I have done some further research on painting recreations and have found a series of recreations including famous actors and actresses faces which seem to have been Photoshopped onto the paintings.
http://www.nydailynews.com/gossip/galleries/celebrities_and_famous_portraits_collide

I also found an article called Recreating Famous Paintings With Photography which also features famous actors and actresses but this time they are full recreations; just like the brief we have been set. They are not Photoshopped afterwards. These include:




I love these recreations as they are not exactly the same, they are strongly influenced by the original paintings but have not been taken too literally which I like. I especially like the Gustav Klimt recreation but I would have put a lot more detail into the dress and perhaps embroidered onto it to create the effect Klimt achieved in his painting. I would really like to create something like this for Part 1 of the project as it will enable me to enhance and use skills that I already have.
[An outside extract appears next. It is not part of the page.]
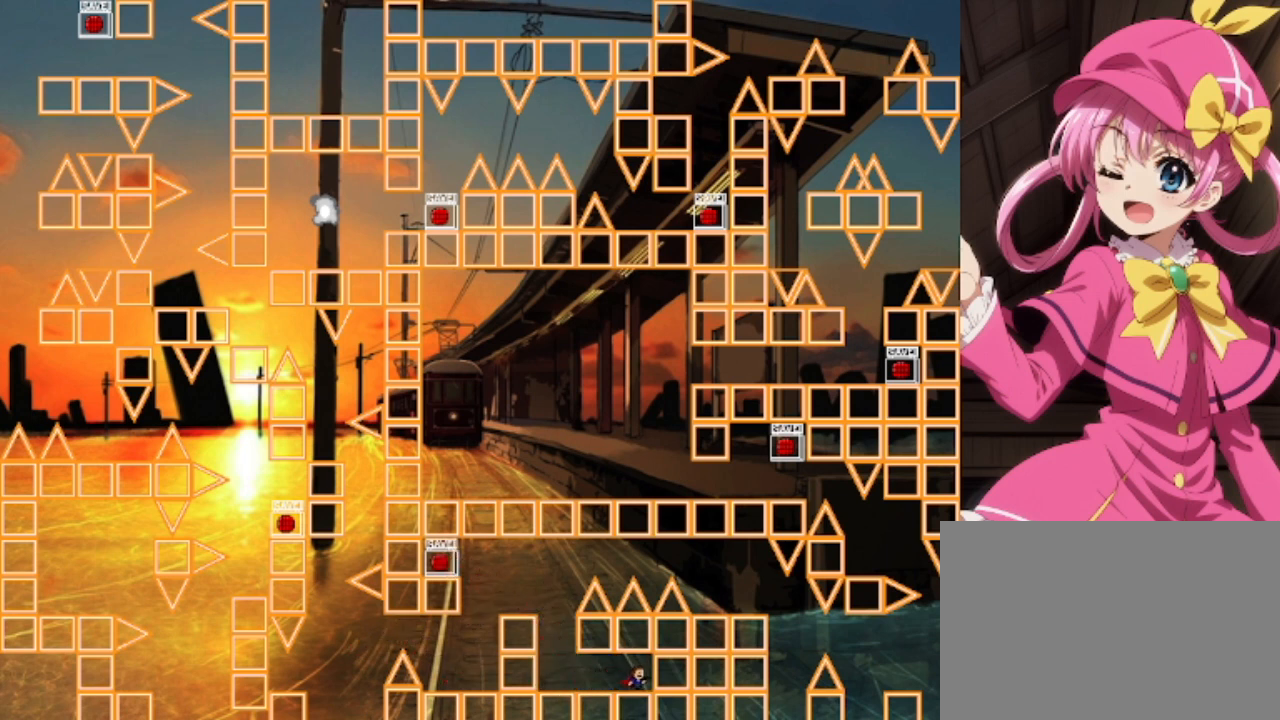
{"keys": ["shift"], "events": [[433, "shift", "down"], [467, "right", "up"]]}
These reconstructions have really inspired me; I feel I could create something really successful.

Wednesday, 9 March 2011

Inspiration

I have researched on the internet, different recreations of paintings and I have found a music video by Hold Your Horses called 70 Million which features several recreations of famous paintings including Van Gogh's Self Portrait with Bandaged Ear and Andy Warhol's Marilyn. I absolutely love this music video, it is cleaver, witty and well thought through.